_Exercise description_
Output all of the data exactly, keeping any images out of the copy.

_Raw data_

================

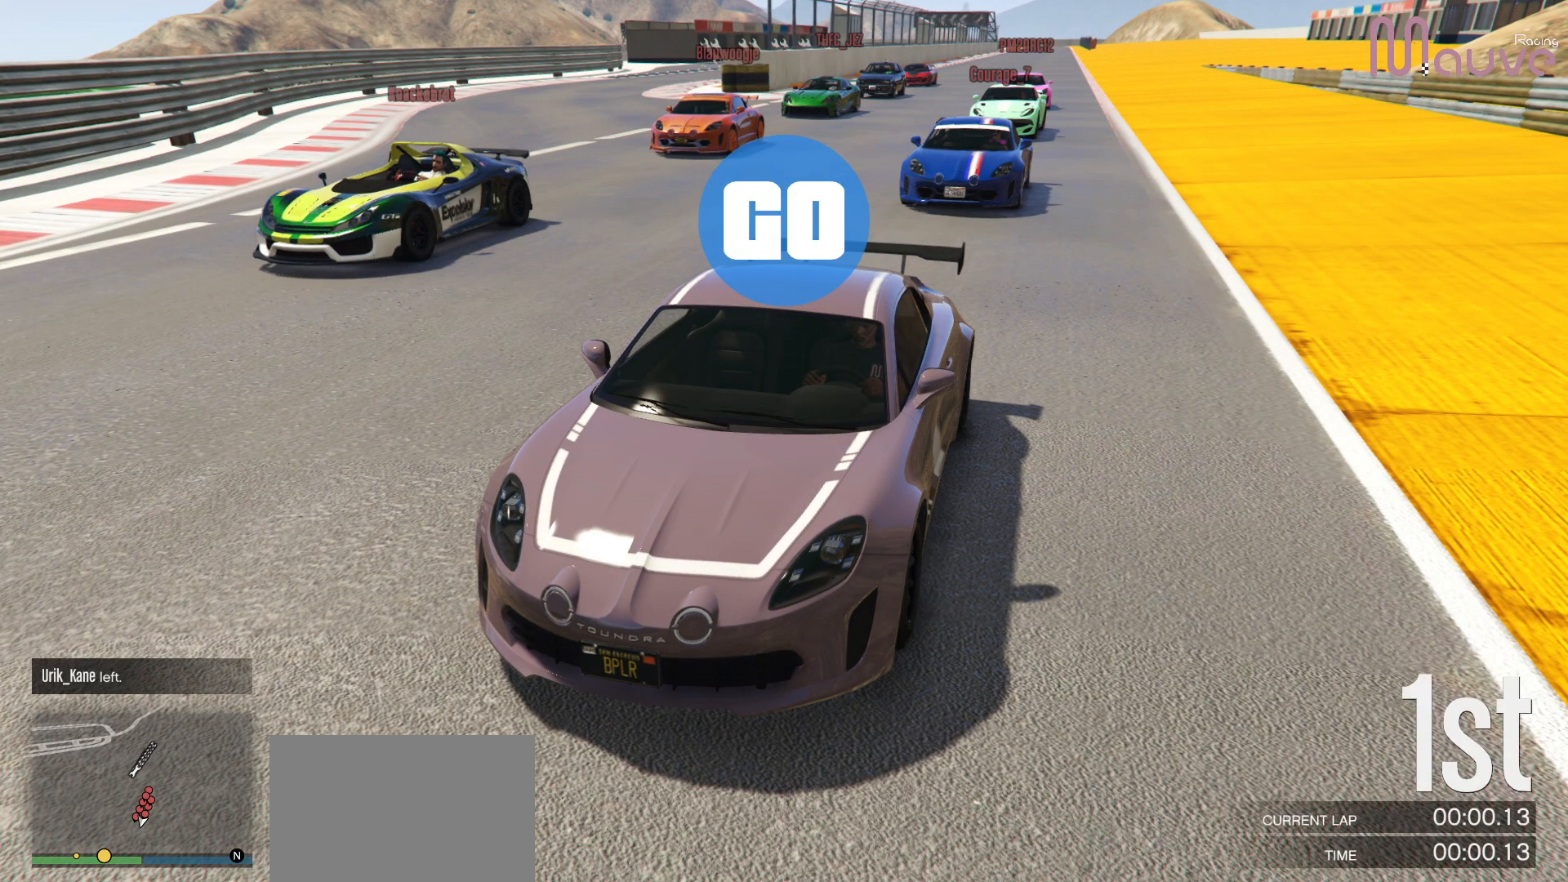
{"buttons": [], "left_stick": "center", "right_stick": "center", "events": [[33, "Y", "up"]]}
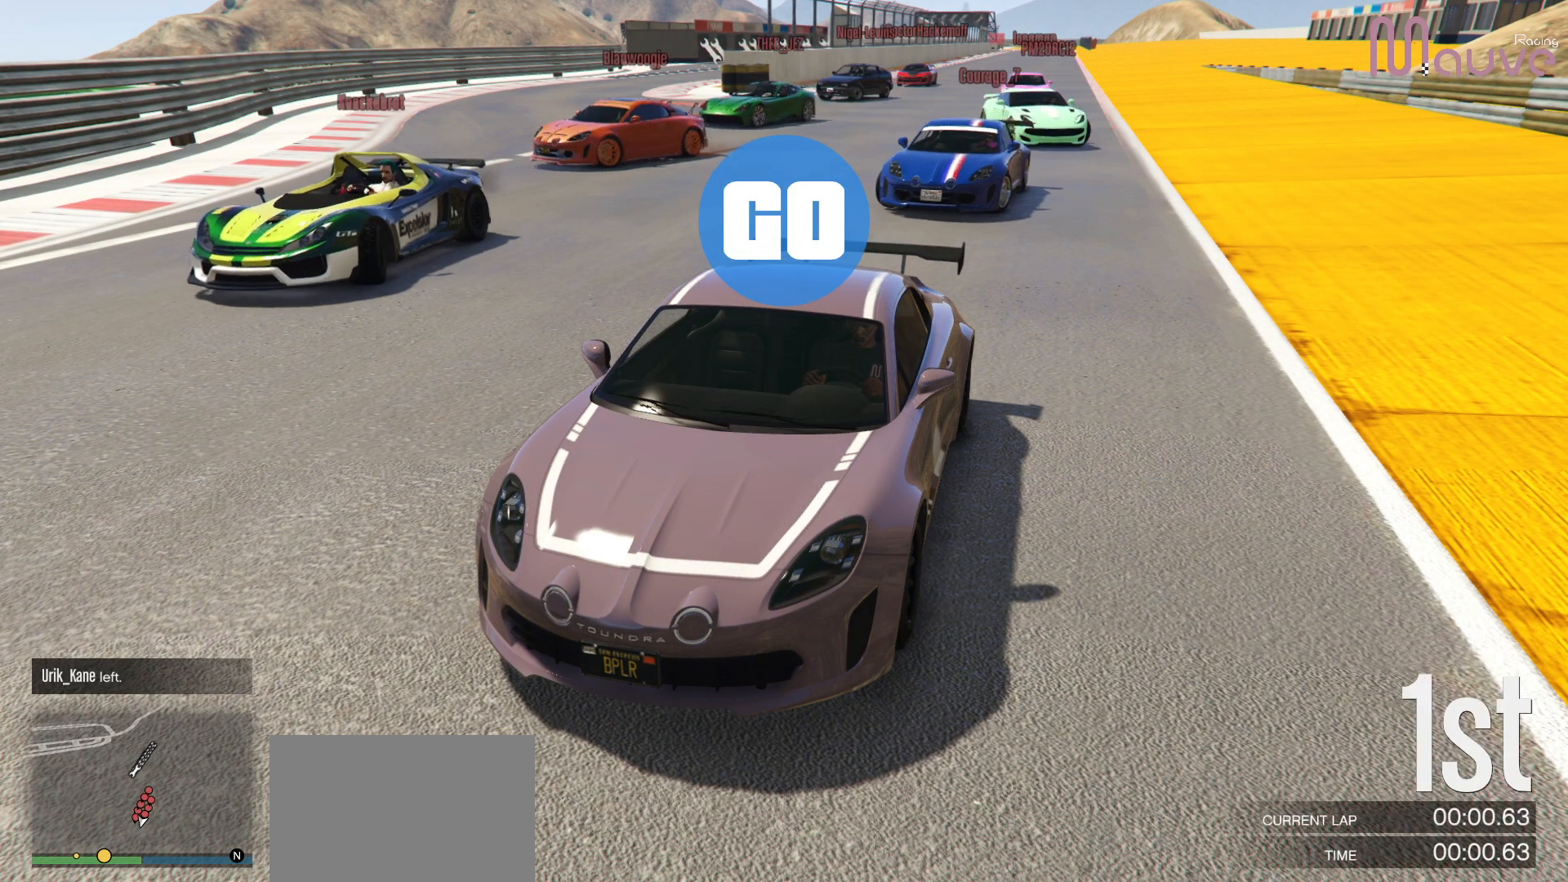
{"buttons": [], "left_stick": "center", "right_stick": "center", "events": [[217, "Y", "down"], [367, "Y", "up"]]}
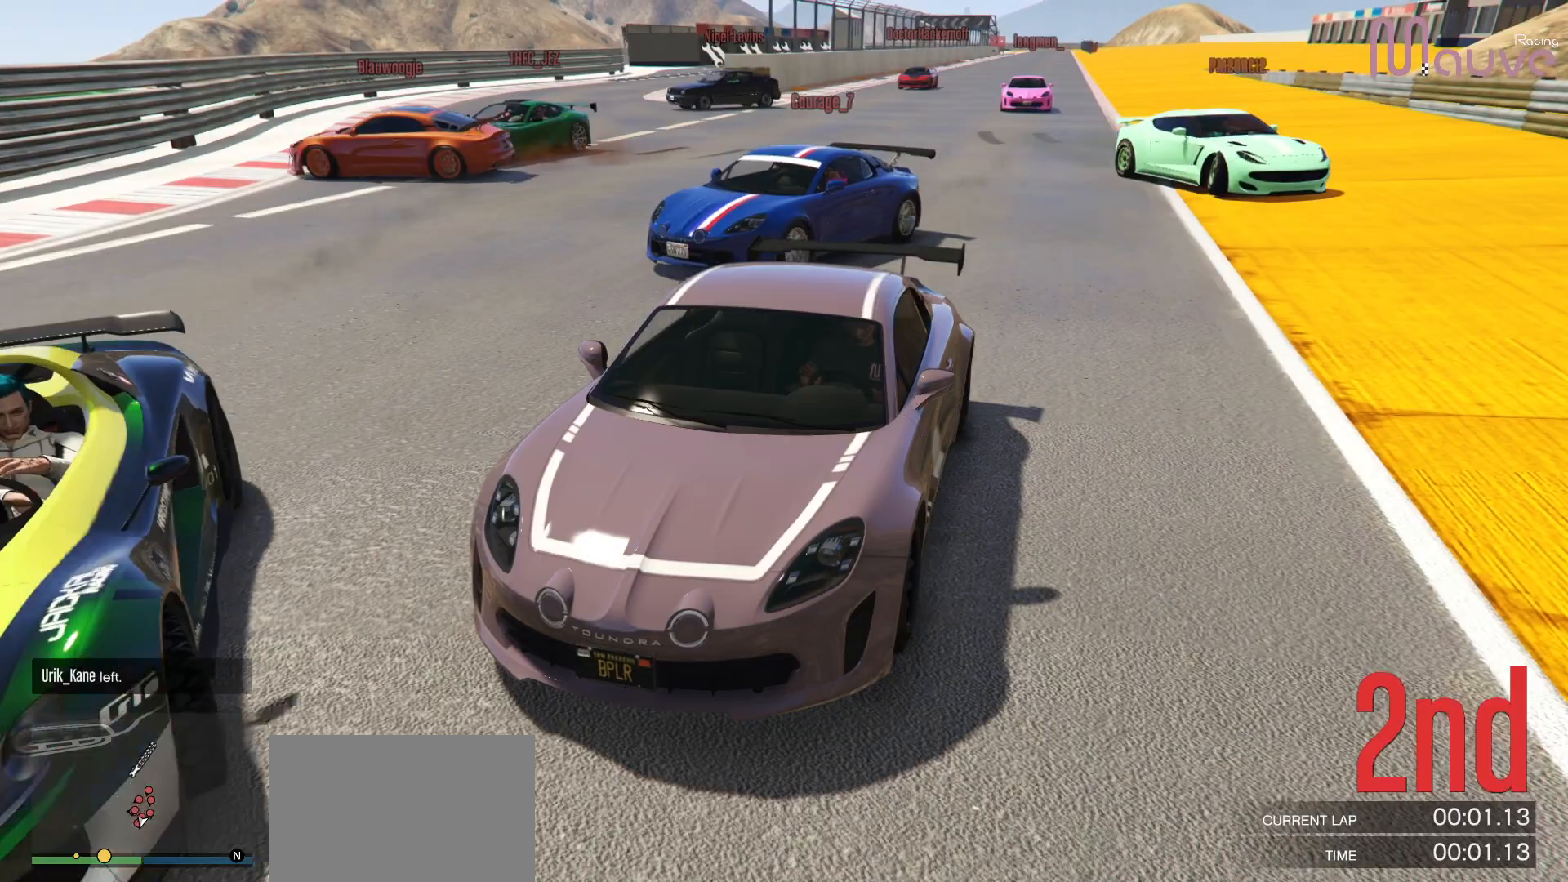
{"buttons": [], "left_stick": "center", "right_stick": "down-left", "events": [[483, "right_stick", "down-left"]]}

================

_Response to the task_
{"buttons": [], "left_stick": "center", "right_stick": "center", "events": [[33, "Y", "up"]]}
{"buttons": [], "left_stick": "center", "right_stick": "center", "events": [[217, "Y", "down"], [367, "Y", "up"]]}
{"buttons": [], "left_stick": "center", "right_stick": "down-left", "events": [[483, "right_stick", "down-left"]]}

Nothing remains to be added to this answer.